▶ Set task
Lay out all of the records below as a two-column CSV with the header row text,reading. Give one row per record, with the record's wording under text and its time under reading. Put each value in a single quoted field, replace any line breaks with spaces, and leave out the pictures.

(Dataset items)
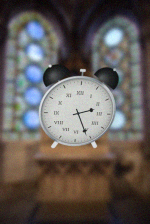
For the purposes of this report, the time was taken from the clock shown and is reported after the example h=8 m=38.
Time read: h=2 m=26
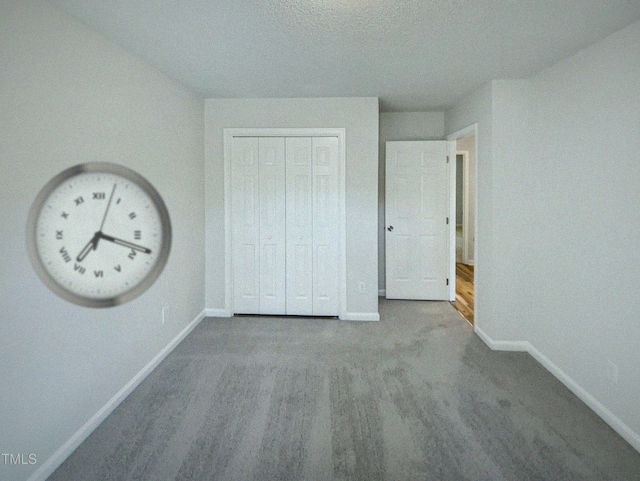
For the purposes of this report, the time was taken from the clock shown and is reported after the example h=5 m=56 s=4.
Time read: h=7 m=18 s=3
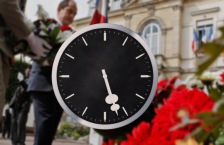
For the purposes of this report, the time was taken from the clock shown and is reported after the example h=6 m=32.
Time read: h=5 m=27
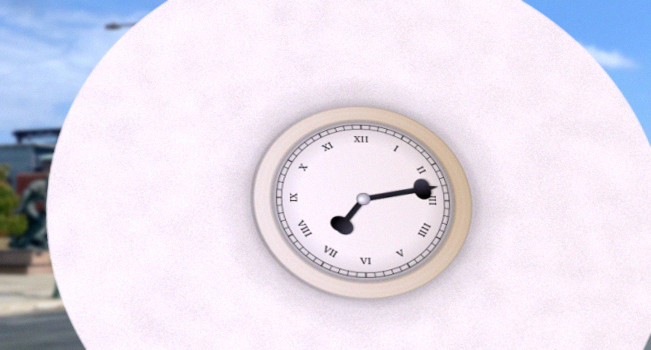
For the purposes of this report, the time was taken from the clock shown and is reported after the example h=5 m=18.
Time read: h=7 m=13
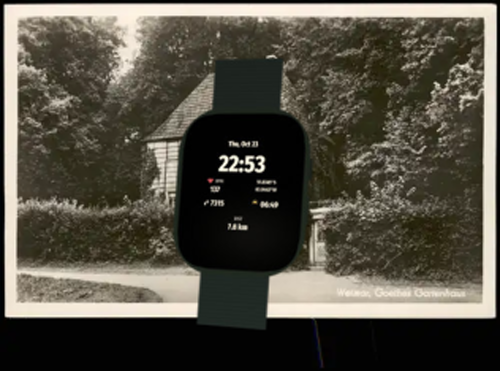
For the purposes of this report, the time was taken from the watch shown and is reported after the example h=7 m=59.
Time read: h=22 m=53
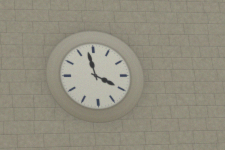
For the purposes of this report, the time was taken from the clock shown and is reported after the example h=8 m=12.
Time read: h=3 m=58
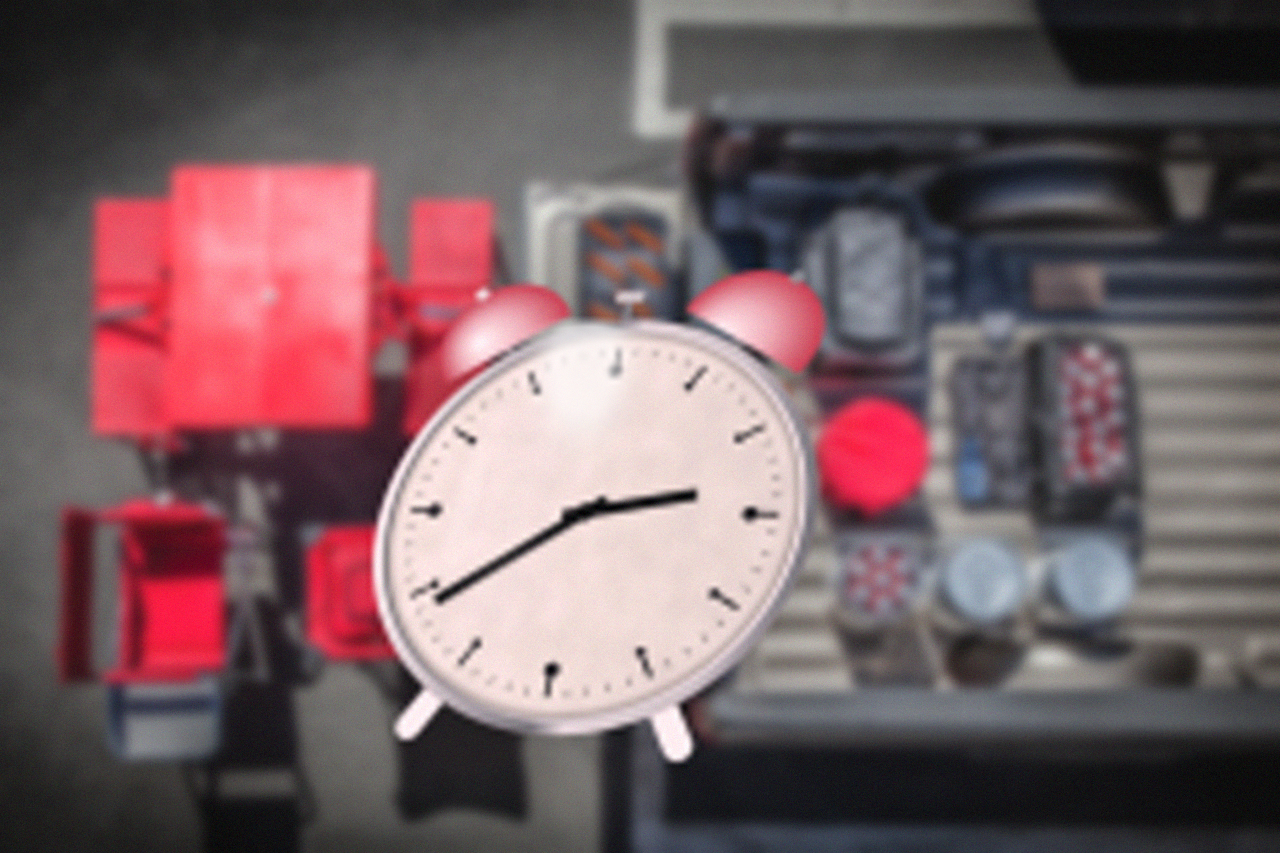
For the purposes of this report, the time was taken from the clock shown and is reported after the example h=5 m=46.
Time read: h=2 m=39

▶ Solved exercise
text,reading
"For the purposes of this report, the time was taken from the clock shown and is reported after the example h=8 m=38. Time read:","h=2 m=26"
"For the purposes of this report, the time was taken from the clock shown and is reported after the example h=5 m=56 s=4. Time read:","h=7 m=18 s=3"
"For the purposes of this report, the time was taken from the clock shown and is reported after the example h=6 m=32. Time read:","h=5 m=27"
"For the purposes of this report, the time was taken from the clock shown and is reported after the example h=5 m=18. Time read:","h=7 m=13"
"For the purposes of this report, the time was taken from the watch shown and is reported after the example h=7 m=59. Time read:","h=22 m=53"
"For the purposes of this report, the time was taken from the clock shown and is reported after the example h=8 m=12. Time read:","h=3 m=58"
"For the purposes of this report, the time was taken from the clock shown and is reported after the example h=5 m=46. Time read:","h=2 m=39"